For those of you who admire this man, the article raises a host of issues you've long since given up caring about. Evidently, you are not bothered by the fact that George W. Bush is not only ignorant but knowingly and willfully so. You apparently confuse mental laziness with courageous leadership. And you erroneously conflate his unwillingness (if not an inability) to engage in contemplation with principled conviction.

By pointing Bush supporters to this article and calling out your disregard for Bush's character traits I do not mean to insult you and your support for our dim-witted leader. Perhaps you are one of the few who support Bush in spite of these aforementioned flaws. But I do think that your continued support for such an obviously unqualified man must seriously call into question either your patriotism or your rationality. At what point do the challenges facing this country demand a leader who is up to the task?

Sunday, May 02, 2004

Responsibility Watch

The new administration seems to be paying no attention to the problem of terrorism. What they will do is stagger along until there's a major incident and then suddenly say, 'Oh, my God, shouldn't we be organized to deal with this?'

That's too bad. They've been given a window of opportunity with very little terrorism now, and they're not taking advantage of it.

L. Paul "Jerry" Bremer
Keynote Address
Robert R. McCormick Tribune Foundation
Terrorism: Informing the Public
February 26, 2001


Criticism of the new administration, however, was unfair. President Bush had just been sworn into office and could not reasonably be held responsible for the Federal Government's inaction over the preceding 7 months.

L. Paul "Jerry" Bremer
Contender for Secretary of State in Second Bush Term
May 2, 2004

I love these jokers. We're not responsible for anything bad. And any suggestion to the contrary is just unfair.

What whiners.

Also notice the subtle date shift. Bremer made his speech in February. But in his retraction, he's absolving Bush for 7 months of inaction (i.e. February, March, April, May, June, July, August, and eleven days in September).
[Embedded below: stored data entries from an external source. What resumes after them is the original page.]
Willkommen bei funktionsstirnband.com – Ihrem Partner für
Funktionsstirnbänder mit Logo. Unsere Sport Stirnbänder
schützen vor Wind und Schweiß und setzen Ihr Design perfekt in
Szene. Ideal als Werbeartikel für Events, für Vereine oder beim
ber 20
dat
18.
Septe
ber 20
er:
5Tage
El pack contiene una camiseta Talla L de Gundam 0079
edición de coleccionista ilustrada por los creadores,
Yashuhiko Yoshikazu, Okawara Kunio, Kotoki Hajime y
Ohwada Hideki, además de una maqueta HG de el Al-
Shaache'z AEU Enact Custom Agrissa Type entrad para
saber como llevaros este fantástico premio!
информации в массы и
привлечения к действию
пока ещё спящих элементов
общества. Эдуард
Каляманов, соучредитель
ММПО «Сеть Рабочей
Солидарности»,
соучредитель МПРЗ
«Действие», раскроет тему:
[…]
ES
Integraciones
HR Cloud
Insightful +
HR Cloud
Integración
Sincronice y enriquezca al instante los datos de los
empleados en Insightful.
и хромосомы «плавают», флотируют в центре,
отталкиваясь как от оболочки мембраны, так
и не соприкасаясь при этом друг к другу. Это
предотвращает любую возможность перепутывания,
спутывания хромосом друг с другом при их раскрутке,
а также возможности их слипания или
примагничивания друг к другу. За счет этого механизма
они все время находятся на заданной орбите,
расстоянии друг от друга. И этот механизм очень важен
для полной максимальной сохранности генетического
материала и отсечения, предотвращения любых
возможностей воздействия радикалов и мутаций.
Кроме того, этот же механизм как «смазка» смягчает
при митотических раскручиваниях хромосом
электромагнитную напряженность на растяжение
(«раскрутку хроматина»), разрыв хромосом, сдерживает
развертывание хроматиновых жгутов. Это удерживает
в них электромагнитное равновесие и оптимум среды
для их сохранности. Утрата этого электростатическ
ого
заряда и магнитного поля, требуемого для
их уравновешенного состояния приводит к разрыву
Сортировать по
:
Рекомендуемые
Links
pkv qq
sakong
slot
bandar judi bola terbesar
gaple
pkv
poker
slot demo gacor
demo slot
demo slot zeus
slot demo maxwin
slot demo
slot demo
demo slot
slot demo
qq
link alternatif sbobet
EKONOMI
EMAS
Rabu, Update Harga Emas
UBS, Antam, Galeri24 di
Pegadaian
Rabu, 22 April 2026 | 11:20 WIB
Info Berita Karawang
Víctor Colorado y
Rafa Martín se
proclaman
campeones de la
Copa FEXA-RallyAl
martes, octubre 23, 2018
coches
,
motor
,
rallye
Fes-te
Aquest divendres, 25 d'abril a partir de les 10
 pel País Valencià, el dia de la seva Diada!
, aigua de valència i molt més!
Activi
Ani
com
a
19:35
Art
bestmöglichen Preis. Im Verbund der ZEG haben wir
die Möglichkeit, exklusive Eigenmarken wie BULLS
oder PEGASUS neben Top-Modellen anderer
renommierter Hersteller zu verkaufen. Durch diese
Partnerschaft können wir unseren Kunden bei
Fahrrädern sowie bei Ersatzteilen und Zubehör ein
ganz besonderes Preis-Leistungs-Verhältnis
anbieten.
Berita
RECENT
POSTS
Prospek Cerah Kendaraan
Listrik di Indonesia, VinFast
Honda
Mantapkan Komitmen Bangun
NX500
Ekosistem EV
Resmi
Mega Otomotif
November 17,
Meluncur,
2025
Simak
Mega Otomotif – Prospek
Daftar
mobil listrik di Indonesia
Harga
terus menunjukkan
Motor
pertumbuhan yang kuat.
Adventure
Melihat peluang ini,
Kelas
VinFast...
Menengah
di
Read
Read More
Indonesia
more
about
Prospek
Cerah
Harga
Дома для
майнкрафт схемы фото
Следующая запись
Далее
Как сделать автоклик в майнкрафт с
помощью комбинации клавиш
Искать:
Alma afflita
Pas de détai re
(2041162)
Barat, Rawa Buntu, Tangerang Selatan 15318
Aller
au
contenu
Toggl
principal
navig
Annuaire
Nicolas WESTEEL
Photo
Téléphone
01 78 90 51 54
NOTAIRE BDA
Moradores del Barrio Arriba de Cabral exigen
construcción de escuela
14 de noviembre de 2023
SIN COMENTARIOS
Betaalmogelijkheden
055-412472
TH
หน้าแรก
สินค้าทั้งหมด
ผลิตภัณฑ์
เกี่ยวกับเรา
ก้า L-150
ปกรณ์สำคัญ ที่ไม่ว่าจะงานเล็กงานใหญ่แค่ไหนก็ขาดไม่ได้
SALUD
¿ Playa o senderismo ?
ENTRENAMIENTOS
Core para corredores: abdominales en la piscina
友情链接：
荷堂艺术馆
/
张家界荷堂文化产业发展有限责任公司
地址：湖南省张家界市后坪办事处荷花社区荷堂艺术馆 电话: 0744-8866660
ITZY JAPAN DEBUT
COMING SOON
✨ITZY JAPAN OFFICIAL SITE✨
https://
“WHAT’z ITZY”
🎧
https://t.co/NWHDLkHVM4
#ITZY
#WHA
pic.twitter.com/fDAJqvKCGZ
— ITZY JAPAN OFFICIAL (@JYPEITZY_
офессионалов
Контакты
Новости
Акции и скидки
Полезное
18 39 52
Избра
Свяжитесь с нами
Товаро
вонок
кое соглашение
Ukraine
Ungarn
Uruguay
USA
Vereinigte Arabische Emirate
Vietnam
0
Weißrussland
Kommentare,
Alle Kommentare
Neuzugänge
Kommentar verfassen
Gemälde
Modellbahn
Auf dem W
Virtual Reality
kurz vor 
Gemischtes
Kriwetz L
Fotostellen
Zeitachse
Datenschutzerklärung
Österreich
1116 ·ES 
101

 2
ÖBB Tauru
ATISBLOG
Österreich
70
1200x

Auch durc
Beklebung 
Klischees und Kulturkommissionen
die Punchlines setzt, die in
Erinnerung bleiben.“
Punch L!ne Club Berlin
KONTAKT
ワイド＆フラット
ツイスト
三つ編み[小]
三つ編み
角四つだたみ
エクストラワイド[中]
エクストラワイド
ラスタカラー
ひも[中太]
I find it interesting that Bremer is incapable of making a principled retraction. He might simply have said "at the time I made those remarks the Bush administration had been in office 36 days. I was perhaps to hasty in my condemnation."

But the reality is that even an "outsider" like Bremer could tell early on that the Bush administration wasn't doing enough to combat terrorism. And despite the pleas from those in and out of the administration, the Bushies took no serious action until after September 11.

On the plus side though, I take Bremer's statement to mean that all future presidents are absolved of responsibility for any shit that hits the fan in their first 210 days in office. After all, they can't be expected to know what's going on having just been sworn in and all.